Et tout d’un coup, les stalagmites se mettent à vivre, racontant des fables et légendes représentant des animaux, des objets, des tableaux, des hommes et des femmes. C’est ainsi qu’une tortue géante se met à nous fuir, un bébé phoque nous tourne le dos. Quelques pas de plus et on aperçoit un Targui qui semble observer un horizon lointain, et puis une émouvante scène: de toutes ses forces, une dame serre un enfant dans ses bras, et puis des châteaux de type romain, la Coupe du monde de football. Et d’un coup, deux dauphins surgissent de l’eau, une momie égyptienne aussi sereine que mystérieuse, des cathédrales, et la plus belle colonne ayant une ressemblance frappante à la fameuse Tour de Pise, joue un double rôle: soutenant la voûte telle une des colonnes de ces antiques constructions grecques d’une part, et d’une autre, par sa beauté rarissime, sert d’objet de décoration. Un aigle royal, la Tour Eiffel, un bout d’une falaise, un vieux cimetière apparaît à travers un éparpillement de pierres tombales et au milieu une femme portant un enfant. Ensuite, une scène plus gaie: un bébé jouant avec sa maman. Ensuite, une roche prend la forme d’une fille, de dos, coiffée d’une longue tresse. Et puis, les regards plongent dans un lac, et les esprits, au lieu de se préoccuper du crocodile qui s’y trouve, s’interrogent, plutôt, à propos des pièces de monnaie qui l’entourent ; le lac des voeux. Une passerelle nous fait survoler le lac et on enchaîne avec d’autres personnages et d’autres scénarios. Sur une falaise, un vieil homme, une femme portant une cruche. En plein milieu de la falaise, un petit gorille.
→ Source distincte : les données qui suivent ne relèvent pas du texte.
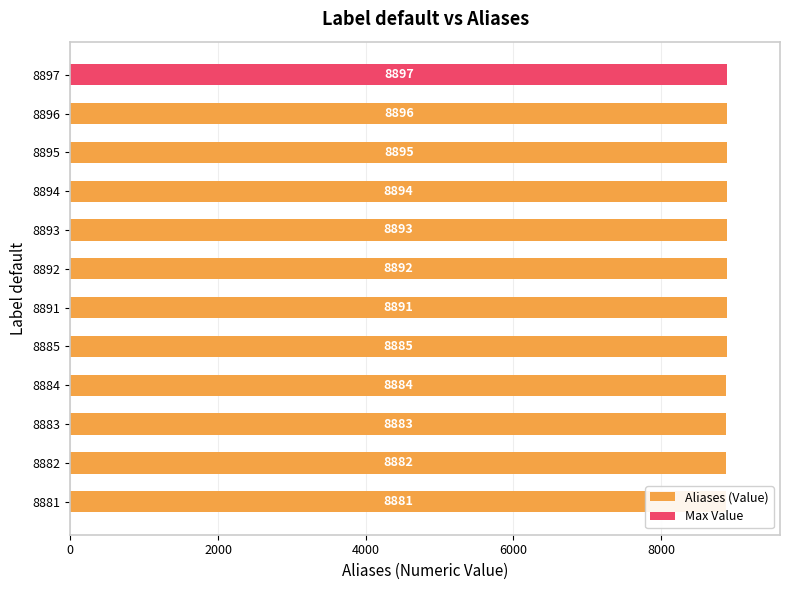

What is the approximate value at 8896?

8896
En une autre roche, le Hoggar ne peut être mieux représenté et juste à côté, trois femmes targuies. On quitte le Tassili et les préparatifs d’un mariage se font à travers des réalisations de sculptures naturelles.
L’artiste nous présente une femme agenouillée roulant du couscous, une mariée, une pièce montée.
Deux roches présentent une ressemblance auditive cette fois-ci ; l’une résonnant en y tapant dessus tel un tambour, et des lamelles de pierre correspondent chacune d’elles à une note musicale d’un xylophone.
Après cette pause musicale, les visiteurs enchaînent avec d’autres formes, d’abord, un petit oiseau surveille de loin un petit oeuf dans un nid, un index montre un joli flambeau allumé, un dromadaire sur une dune, un roi, un lapin, la Sainte Marie, telle une icône, tenant le petit Jésus dans ses bras, un immense olivier coupé, une énorme niche au chocolat gardée par un petit caniche, enlevant aux visiteurs ainsi tout espoir de pouvoir la départager après ce long voyage temporel de quelques millions d’années, et spatial en faisant un tour de 4100m.
Et là, les visiteurs se rendent compte qu’on est au bout du couloir qu’on a emprunté pour entrer, et ce dernier va aussi nous servir de sortie.
Chaque visiteur se fait la promesse de revisiter la grotte féerique, à chaque lois qu’un bon vent le ramène à Aokas.